Federer: les secrets de sa longévité

Thibaut Vinel Publié le - Mis à jour le

Tennis Eclairage

Roger Federer n’avait pas besoin de ce nouveau titre pour entrer dans l’histoire. Néanmoins, ce septième sacre à Wimbledon affole un peu plus les statistiques. Il démontre au passage que les débauches d’énergie du tennis moderne n’entament pas sa résistance à l’effort.

S’il a régné sans partage sur le circuit mondial de 2004 à 2008, il a aussi ébloui ces dernières années. Bousculé par la jeune génération, il a réuni sur et en dehors des terrains certains facteurs qui expliquent sa longévité extraordinaire.

Mesurant 1,86 m pour 80 kilos, il propose un tennis qui malmène assez peu son corps contrairement à celui d’un Rafael Nadal. Son toucher d’orfèvre caresse la balle si doucement que ses articulations n’ont pas été soumises à rude épreuve.

Il a connu un âge d’or qui aurait pu devenir lassant si les Nadal, Djokovic, et autres Murray ne lui avaient pas proposé un challenge de taille. Après avoir passé 10 ans sur le circuit, il a été bousculé dans ses habitudes. Rafael Nadal est même venu lui piquer sous son nez les clefs de son jardin à Wimbledon en 2008 ! Il a puisé dans ces tentatives de putsch une très grande détermination. S’il a porté tout seul le circuit ATP durant 4 saisons, il a surtout été une source d’inspiration pour toute une génération.

De plus, si Federer présente un palmarès incroyable, il lui reste deux lignes à combler : une médaille en simple lors des Jeux olympiques et un titre en Coupe Davis. Il lui reste une chance, dans un mois, de toucher une breloque olympique tandis qu’il a compris qu’il ne soulèverait jamais le "Saladier d’Argent".

Puis, le Bâlois possède dans ses cordes tous les coups du tennis qu’il effectue sans devoir "surjouer". Il en a même inventé certains.

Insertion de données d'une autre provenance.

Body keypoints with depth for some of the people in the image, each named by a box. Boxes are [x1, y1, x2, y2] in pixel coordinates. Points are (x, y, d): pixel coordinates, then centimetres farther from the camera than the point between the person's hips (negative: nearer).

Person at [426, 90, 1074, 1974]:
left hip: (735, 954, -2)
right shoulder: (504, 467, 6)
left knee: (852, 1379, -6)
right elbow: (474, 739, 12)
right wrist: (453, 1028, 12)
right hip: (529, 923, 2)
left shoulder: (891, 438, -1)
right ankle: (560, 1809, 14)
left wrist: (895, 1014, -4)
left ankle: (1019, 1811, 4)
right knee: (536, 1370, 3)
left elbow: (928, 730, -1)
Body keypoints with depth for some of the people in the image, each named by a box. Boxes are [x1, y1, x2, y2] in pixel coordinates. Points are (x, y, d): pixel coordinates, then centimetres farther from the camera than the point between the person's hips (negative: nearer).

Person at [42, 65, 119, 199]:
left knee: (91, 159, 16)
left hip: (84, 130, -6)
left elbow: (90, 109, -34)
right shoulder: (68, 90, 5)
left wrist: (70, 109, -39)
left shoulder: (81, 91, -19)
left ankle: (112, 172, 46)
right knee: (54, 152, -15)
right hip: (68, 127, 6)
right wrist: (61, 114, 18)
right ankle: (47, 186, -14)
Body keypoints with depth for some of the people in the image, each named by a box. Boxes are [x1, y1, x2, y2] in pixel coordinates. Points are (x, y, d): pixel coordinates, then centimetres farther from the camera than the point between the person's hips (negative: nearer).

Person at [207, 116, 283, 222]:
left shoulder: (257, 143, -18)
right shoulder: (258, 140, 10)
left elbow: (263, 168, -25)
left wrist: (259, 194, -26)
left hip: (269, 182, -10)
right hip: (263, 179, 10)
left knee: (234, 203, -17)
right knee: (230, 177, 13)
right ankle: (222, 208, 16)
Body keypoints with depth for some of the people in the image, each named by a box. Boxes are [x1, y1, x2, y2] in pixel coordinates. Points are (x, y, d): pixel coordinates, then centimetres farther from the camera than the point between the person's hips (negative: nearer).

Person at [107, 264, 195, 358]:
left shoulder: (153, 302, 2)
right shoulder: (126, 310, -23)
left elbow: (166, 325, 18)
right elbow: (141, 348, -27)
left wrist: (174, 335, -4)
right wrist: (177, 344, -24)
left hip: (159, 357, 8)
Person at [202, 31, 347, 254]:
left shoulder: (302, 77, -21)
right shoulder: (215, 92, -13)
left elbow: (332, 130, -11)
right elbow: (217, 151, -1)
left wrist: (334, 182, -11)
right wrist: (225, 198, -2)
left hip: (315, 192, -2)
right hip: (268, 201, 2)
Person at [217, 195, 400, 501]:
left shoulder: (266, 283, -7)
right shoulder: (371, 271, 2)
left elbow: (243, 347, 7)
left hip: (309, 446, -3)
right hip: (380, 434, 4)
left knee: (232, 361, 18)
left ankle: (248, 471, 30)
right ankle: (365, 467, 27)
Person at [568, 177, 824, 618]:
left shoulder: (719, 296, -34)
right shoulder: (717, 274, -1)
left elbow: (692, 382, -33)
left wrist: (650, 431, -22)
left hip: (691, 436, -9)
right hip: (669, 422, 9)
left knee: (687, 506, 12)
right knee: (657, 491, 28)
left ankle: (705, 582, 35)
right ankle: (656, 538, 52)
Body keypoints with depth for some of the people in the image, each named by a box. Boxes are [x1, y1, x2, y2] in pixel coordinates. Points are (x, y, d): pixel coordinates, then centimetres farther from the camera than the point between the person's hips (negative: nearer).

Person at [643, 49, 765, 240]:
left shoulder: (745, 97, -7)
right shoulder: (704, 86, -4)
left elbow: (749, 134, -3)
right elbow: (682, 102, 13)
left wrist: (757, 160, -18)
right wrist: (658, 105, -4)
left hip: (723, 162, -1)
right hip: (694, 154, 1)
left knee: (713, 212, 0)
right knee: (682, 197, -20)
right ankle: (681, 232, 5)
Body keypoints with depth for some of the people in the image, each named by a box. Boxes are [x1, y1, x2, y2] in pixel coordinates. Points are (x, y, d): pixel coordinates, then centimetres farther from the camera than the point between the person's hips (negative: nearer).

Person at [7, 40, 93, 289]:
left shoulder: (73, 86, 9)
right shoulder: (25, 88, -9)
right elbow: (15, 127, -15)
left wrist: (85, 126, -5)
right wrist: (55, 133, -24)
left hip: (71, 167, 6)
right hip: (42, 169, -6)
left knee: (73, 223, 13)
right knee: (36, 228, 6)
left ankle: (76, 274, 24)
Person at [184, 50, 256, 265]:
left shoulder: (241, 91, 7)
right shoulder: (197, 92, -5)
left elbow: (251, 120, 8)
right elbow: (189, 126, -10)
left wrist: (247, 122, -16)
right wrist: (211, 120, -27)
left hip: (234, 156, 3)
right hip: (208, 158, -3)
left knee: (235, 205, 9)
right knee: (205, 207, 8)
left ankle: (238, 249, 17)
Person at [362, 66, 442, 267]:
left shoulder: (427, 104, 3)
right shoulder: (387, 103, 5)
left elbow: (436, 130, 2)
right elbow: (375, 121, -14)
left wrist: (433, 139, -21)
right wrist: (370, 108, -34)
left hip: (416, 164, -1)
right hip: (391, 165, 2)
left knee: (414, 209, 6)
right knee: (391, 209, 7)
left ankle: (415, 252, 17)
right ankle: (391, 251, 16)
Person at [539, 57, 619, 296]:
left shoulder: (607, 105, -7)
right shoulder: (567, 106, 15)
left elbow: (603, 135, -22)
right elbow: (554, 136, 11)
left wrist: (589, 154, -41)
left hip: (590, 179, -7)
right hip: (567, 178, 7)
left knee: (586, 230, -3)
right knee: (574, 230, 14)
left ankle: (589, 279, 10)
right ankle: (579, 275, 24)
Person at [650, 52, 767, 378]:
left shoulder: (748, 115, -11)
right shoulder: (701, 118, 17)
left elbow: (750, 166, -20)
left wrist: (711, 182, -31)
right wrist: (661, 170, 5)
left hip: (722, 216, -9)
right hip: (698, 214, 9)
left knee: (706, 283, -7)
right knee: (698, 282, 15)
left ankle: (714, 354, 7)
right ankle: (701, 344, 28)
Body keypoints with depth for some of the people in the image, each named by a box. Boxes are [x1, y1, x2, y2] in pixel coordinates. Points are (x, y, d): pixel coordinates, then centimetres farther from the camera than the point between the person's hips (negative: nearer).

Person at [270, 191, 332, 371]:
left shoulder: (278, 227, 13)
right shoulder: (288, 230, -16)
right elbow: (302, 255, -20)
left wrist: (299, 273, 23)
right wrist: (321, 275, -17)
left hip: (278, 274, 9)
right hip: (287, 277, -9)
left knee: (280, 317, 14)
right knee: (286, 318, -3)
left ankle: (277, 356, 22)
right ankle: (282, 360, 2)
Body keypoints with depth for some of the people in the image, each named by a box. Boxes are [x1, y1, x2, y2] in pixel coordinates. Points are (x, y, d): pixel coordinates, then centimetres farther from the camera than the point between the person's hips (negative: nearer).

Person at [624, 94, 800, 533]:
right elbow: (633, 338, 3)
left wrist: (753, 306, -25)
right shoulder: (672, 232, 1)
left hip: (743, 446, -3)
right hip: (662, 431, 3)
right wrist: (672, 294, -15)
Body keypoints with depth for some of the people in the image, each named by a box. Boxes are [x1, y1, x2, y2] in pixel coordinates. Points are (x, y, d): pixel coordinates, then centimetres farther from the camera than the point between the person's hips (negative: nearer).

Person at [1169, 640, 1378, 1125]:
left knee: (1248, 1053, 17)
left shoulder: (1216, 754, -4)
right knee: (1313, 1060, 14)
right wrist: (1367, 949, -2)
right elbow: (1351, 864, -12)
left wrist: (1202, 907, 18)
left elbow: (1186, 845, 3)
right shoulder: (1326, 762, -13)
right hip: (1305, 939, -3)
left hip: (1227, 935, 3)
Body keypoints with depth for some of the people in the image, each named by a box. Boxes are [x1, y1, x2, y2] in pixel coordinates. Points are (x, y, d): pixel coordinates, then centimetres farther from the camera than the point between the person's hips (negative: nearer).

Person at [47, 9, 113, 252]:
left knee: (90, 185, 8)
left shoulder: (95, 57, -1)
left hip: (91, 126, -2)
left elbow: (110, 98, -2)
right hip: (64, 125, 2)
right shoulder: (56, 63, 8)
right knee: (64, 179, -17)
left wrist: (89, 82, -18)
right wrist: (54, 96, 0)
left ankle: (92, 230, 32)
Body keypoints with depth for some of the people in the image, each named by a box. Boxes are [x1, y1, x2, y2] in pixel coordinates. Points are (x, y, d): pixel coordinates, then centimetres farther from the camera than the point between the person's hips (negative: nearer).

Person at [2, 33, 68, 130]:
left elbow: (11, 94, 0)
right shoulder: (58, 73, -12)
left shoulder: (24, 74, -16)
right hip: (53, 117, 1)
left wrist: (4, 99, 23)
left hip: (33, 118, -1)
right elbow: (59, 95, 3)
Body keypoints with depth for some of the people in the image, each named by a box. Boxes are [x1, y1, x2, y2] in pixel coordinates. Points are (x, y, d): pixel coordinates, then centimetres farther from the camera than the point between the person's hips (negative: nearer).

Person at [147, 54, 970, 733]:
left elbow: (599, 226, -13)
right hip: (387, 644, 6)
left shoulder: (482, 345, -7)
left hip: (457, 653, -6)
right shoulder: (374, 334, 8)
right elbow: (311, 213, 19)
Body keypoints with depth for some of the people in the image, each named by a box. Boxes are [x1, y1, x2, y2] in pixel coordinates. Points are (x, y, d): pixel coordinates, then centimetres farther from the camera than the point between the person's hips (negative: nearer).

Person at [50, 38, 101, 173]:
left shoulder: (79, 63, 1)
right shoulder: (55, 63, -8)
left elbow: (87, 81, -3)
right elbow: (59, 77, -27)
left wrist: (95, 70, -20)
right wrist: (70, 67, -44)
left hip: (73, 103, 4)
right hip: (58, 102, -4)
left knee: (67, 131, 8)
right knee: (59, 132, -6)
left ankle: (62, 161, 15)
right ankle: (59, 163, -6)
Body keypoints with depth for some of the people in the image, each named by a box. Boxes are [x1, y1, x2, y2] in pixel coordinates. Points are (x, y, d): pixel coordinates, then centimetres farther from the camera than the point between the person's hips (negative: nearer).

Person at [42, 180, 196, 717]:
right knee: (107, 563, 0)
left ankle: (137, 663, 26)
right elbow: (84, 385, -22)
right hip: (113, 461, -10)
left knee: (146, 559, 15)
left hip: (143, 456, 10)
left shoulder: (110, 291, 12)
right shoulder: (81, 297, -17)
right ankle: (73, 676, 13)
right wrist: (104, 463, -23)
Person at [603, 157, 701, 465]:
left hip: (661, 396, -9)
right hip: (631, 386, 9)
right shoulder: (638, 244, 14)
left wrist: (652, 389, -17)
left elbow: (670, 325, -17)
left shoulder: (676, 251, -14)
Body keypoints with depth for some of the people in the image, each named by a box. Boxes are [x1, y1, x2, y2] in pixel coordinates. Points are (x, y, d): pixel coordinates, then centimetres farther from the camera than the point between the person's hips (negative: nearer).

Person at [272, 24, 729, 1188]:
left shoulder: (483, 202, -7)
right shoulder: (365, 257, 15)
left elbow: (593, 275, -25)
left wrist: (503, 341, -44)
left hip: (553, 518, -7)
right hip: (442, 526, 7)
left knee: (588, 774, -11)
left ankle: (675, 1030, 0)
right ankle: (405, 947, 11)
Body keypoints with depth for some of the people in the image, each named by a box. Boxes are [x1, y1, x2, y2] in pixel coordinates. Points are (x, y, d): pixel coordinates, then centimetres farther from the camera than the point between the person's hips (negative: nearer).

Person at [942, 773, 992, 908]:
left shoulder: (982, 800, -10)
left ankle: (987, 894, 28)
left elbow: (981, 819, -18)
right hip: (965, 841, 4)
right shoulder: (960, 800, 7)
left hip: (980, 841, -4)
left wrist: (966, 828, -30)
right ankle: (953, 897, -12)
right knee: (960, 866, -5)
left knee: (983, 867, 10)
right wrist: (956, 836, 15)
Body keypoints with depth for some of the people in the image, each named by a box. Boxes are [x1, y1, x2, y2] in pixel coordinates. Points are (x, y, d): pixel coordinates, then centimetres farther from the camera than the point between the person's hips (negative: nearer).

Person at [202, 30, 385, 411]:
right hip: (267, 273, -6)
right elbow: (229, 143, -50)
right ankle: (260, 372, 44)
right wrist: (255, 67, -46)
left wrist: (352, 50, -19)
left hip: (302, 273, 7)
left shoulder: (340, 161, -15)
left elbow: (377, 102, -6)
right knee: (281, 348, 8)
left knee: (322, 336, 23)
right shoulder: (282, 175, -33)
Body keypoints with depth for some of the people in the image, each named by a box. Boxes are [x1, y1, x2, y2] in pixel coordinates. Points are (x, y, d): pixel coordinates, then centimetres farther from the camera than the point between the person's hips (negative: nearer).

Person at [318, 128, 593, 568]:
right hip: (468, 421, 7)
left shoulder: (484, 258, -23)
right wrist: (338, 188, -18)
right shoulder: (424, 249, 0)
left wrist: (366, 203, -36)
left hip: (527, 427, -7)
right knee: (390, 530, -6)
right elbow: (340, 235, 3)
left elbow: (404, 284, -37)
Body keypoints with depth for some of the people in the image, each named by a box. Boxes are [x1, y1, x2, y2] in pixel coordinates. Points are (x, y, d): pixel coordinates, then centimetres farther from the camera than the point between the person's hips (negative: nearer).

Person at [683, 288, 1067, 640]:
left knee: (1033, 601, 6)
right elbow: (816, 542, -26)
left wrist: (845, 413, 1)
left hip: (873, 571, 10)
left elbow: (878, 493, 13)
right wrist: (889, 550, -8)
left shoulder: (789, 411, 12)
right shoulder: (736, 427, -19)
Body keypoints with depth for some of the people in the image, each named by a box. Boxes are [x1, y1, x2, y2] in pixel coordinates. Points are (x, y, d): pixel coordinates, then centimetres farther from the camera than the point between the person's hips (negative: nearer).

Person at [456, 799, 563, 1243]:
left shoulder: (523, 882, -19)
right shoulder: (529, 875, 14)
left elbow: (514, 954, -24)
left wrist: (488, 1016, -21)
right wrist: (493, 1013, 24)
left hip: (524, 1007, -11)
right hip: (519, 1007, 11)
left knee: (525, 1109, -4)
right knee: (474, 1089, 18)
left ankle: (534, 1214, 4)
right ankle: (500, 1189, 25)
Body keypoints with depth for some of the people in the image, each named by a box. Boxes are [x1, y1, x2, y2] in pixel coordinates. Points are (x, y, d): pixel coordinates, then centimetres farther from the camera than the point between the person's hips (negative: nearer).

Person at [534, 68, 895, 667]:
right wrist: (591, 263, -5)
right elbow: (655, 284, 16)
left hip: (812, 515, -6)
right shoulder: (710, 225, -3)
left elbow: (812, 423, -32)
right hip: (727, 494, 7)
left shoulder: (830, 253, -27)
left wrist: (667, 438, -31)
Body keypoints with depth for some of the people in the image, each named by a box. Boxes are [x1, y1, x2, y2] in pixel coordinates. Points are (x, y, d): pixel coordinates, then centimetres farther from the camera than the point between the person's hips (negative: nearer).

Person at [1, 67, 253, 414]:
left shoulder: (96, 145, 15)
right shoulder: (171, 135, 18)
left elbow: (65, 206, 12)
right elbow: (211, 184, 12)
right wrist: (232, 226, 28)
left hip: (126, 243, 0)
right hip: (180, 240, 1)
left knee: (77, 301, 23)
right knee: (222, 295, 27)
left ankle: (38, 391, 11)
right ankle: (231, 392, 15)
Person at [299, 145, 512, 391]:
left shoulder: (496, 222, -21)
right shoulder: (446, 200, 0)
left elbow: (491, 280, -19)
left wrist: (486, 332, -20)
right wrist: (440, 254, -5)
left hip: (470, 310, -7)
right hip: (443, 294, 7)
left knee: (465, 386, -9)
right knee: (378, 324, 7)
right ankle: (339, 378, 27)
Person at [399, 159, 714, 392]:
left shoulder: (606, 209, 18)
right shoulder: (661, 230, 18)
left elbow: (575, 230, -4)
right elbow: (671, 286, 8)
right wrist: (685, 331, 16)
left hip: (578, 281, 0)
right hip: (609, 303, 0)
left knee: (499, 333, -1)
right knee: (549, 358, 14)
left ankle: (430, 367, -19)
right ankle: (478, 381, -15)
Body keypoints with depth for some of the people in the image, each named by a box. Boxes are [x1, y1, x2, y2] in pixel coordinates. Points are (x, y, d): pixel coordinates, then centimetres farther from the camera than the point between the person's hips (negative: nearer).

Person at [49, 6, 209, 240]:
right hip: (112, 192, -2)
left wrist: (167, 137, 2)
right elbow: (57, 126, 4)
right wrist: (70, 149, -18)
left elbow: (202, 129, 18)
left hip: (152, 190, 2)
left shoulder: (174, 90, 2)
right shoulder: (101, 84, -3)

Il a aussi appris à gérer la pression. Colérique durant ses jeunes années, il a compris l’importance de rester de marbre durant ses parties. Ainsi, il n’offre pas à ses adversaires la moindre indication sur son état psychologique. Il refuse tout excès d’émotions.

Sous le feu des projecteurs depuis 10 ans, il n’a jamais défrayé la chronique dans les colonnes "people". Marié et père de jumelles, il présente l’image d’un parfait gentleman. Cette impression est renforcée lorsqu’il arpente les courts. Il s’est souvent érigé en "chevalier du fair-play". Il lui arrive d’aller lui-même voir l’arbitre pour corriger son verdict, lorsque celui-ci lui a accordé un point non-mérité.

Roger Federer s’est aussi prêté au jeu des dollars. Il a vite compris que son image plaisait aux annonceurs. Ainsi, il a géré en parallèle son juteux business. Sa publicité avec Thierry Henry et Tiger Woods a fait le tour du monde à plusieurs reprises.

Finalement, les livres d’histoire devraient d’abord se focaliser sur les qualités humaines d’un homme hors norme avant de décliner la longue litanie de ses exploits chiffrés. En effet, sans sa personnalité, il n’aurait jamais pu survivre à cette jungle qu’est l’ATP aussi longtemps.